Wilayah Laut Baltik berada dalam kondisi siaga tinggi setelah serangkaian pemadaman kabel listrik, jaringan telekomunikasi, dan pipa gas sejak Rusia menginvasi Ukraina pada tahun 2022, semuanya disebabkan oleh kapal-kapal yang menyeret jangkar di dasar laut untuk merusak infrastruktur.
“Saya merasa frustasi karena kebebasan navigasi dimanfaatkan oleh kapal-kapal tua yang terdaftar di bawah bendera negara bebas pajak,” kata Sikorski kepada wartawan di Brussels dilansir Reuters, Kamis, 6 Februari.
"Kapal-kapal ini tidak diasuransikan atau memiliki asuransi yang sebenarnya tidak bisa diaktifkan. Dan ketika berada di perairan internasional, bahkan tidak bisa dihentikan dan digeledah. Karena menjatuhkan jangkar di perairan internasional bukanlah kejahatan menurut Konvensi (Hukum Laut), meskipun merugikan sesuatu," ujarnya.

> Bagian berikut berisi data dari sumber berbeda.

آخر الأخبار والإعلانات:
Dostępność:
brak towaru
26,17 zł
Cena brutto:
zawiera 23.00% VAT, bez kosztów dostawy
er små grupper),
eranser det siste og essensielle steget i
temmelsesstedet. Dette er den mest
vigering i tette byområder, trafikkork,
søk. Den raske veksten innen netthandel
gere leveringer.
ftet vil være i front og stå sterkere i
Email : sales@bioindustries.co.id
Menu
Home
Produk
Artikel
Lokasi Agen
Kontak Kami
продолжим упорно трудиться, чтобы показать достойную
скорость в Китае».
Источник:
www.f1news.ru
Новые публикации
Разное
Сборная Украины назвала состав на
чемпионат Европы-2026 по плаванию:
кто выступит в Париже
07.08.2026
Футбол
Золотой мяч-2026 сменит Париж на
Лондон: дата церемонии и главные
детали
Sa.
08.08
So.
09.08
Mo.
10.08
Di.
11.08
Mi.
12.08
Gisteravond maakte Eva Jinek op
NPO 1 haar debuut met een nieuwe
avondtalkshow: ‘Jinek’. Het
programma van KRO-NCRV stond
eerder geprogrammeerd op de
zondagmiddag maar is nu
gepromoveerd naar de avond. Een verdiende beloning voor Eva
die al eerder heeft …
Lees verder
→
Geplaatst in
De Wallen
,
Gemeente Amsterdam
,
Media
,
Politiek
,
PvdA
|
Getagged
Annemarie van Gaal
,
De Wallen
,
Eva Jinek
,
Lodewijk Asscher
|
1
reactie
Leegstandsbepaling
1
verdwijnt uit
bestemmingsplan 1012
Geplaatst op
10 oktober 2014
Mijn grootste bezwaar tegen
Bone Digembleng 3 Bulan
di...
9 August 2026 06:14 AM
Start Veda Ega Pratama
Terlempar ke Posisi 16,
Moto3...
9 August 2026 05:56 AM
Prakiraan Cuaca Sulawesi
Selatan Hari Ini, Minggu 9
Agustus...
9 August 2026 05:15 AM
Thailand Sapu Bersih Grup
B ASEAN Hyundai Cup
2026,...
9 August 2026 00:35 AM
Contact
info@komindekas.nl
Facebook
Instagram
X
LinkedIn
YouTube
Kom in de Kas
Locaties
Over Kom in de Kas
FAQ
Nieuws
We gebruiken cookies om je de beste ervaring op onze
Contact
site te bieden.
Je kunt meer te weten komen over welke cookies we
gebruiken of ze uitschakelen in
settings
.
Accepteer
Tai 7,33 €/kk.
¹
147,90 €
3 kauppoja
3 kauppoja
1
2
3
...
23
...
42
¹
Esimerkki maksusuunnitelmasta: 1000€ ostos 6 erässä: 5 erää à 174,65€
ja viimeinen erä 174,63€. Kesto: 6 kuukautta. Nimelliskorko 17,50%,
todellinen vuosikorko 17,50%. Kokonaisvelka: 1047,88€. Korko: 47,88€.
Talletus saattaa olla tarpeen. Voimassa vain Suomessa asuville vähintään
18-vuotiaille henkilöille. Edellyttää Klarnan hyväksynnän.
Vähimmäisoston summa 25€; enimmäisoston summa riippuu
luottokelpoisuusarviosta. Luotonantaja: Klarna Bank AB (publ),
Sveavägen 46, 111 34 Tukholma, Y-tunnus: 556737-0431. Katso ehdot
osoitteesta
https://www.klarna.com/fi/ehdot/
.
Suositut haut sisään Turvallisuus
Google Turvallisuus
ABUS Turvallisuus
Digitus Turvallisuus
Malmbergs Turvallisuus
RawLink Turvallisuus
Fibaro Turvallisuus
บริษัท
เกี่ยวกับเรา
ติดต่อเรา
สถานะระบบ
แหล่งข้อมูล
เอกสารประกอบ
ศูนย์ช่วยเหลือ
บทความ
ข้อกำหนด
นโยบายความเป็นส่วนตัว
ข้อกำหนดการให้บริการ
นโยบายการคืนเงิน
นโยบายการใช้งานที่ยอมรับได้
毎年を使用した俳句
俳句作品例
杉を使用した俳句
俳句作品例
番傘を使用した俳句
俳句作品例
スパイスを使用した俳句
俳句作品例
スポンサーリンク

NATO baru-baru ini meningkatkan kehadirannya di Baltik dengan fregat, pesawat terbang, dan drone angkatan laut untuk mencegah tindakan merusak, yang sering kali dilakukan oleh kapal-kapal yang diawaki oleh Rusia atau Tiongkok.
BACA JUGA:
Sikorski mengatakan kapal perang dan kapal mata-mata Rusia “tampaknya sedang memetakan infrastruktur bawah laut, tidak hanya di Baltik, tapi juga di Laut Utara, jadi apa yang kita lihat sekarang mungkin hanya permulaan dari hal-hal buruk yang akan datang”.
"Kami telah meminta otoritas UE untuk mulai memberikan sanksi kepada awak kapal. Kami mengetahui nama mereka karena mereka ditempatkan di pelabuhan-pelabuhan Eropa. Ketika mereka melakukan kerusakan dan tidak berhenti dan tidak menjelaskan diri mereka sendiri, mereka dapat dimasukkan ke dalam daftar sanksi individu. Ini harusnya menjadi pencegah untuk melakukan hal serupa," katanya.